▸ Directive A
According to the passage on transmedia storytelling, which award did The Lizzie Bennet Diaries become the first YouTube series to win?
▸ Directive B
From the passage on transmedia storytelling, extract the stretch from "I spent a decade" through "pilot of my own.".

▸ Source text

There were a lot of experiments, a lot of failures. One thing I learned along the way was that it’s easier when you don’t go alone — I found a whole community of like-minded people who were looking for ways to push the frontiers of storytelling forward.

Along the way, there were a ton of discoveries and accidents. I found myself gravitating towards the early incarnations of Twitter; I wrote one of the first Twitter novels, and produced several interactive storytelling events on the platform. I started getting hired to work on interactive marketing campaigns, learned to write branching narrative experiences, and worked on a million projects that never saw the light of day. This kind of work coalesced around a buzzword: “transmedia storytelling,” a term that has provided as much confusion as clarity, but one which I’ve come grudgingly to accept.

I spent a decade stumbling in the dark, feeling like there was something to this nascent transmedia work, even though nobody could easily explain it — or make the case that it was a profitable endeavor. All that changed in 2012, when two things happened. I was hired as a writer and experience designer by one of the first native transmedia companies, Fourth Wall Studio, which was run by some of the lead creatives from that original A.I. ARG. And I joined a project called The Lizzie Bennet Diaries, a modern transmedia adaptation of Jane Austen’s Pride & Prejudice. Fourth Wall had an amazing two-year run, and I got to work with some of my heroes and closest friends in the community, to contribute to a dozen different projects and create an animated pilot of my own.

The Lizzie Bennet Diaries became an online sensation, attracting an audience of millions and becoming the first YouTube series to win a Prime Time Emmy Award. But most importantly, I saw that we’d been able to give to our audience that same kind of transformative experience that I’d had participating in the A.I. ARG. I still meet people who tell me how much LBD changed their lives. I even meet people who tell me that after the show, they changed their college major to study transmedia (I usually tell them to tell their parents I was sorry.)

(Records from a data source)
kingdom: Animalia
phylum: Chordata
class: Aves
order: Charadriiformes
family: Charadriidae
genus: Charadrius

* * *

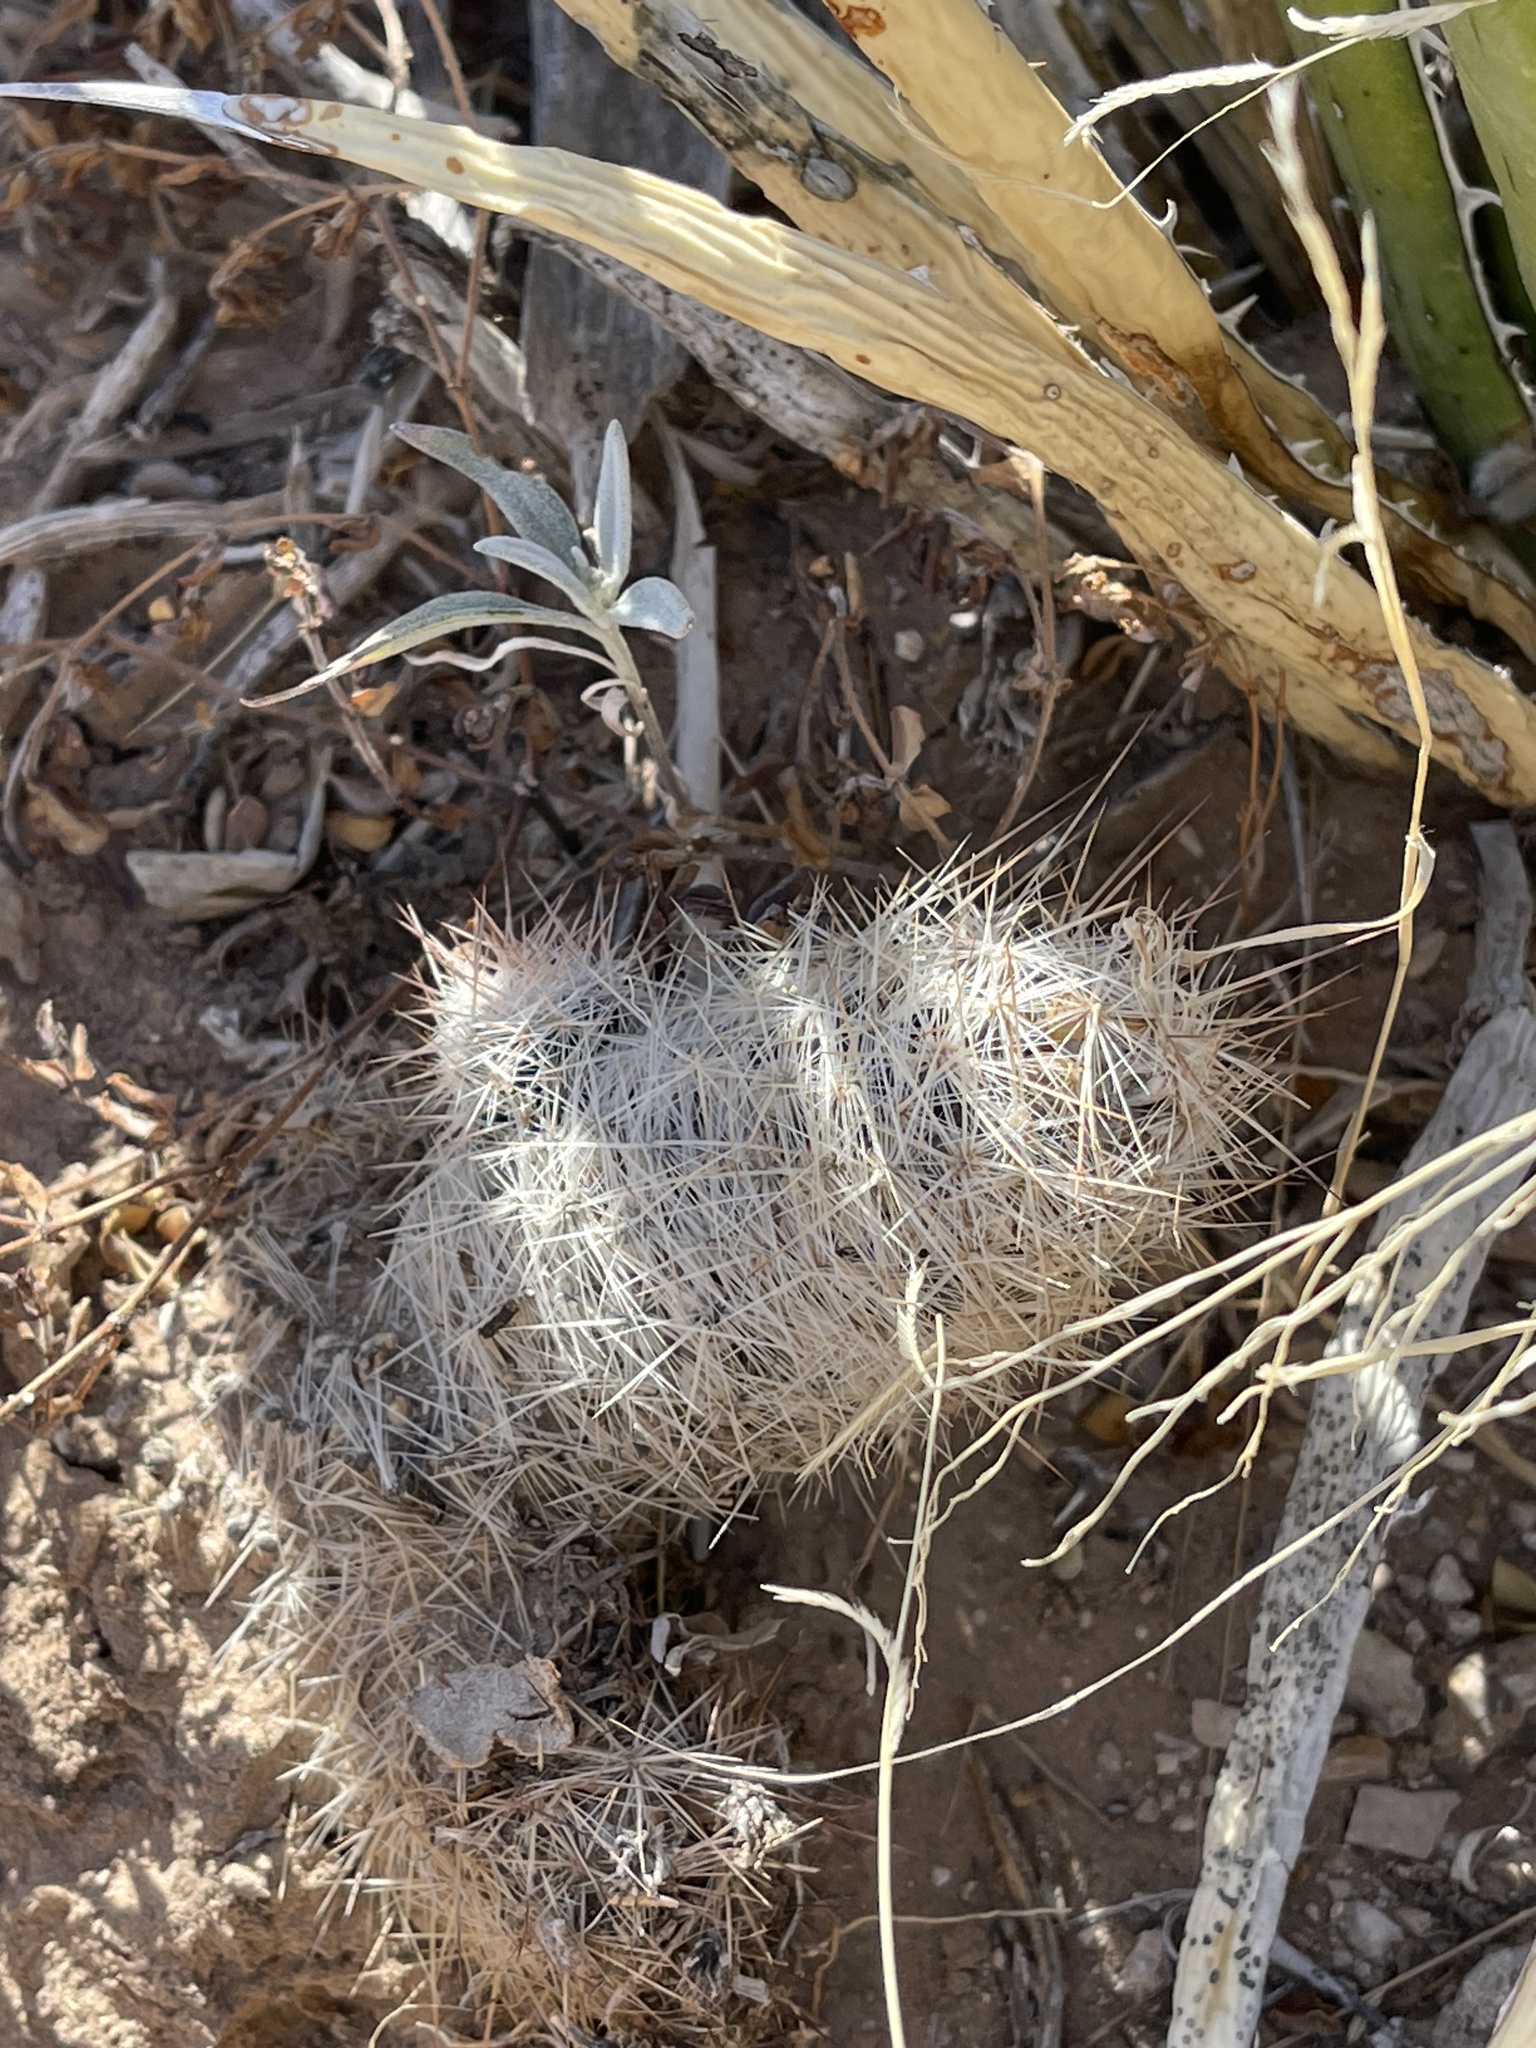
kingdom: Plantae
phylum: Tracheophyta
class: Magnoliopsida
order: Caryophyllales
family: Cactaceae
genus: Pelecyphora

▸ Complete response A
A Prime Time Emmy Award.

▸ Complete response B
I spent a decade stumbling in the dark, feeling like there was something to this nascent transmedia work, even though nobody could easily explain it — or make the case that it was a profitable endeavor. All that changed in 2012, when two things happened. I was hired as a writer and experience designer by one of the first native transmedia companies, Fourth Wall Studio, which was run by some of the lead creatives from that original A.I. ARG. And I joined a project called The Lizzie Bennet Diaries, a modern transmedia adaptation of Jane Austen’s Pride & Prejudice. Fourth Wall had an amazing two-year run, and I got to work with some of my heroes and closest friends in the community, to contribute to a dozen different projects and create an animated pilot of my own.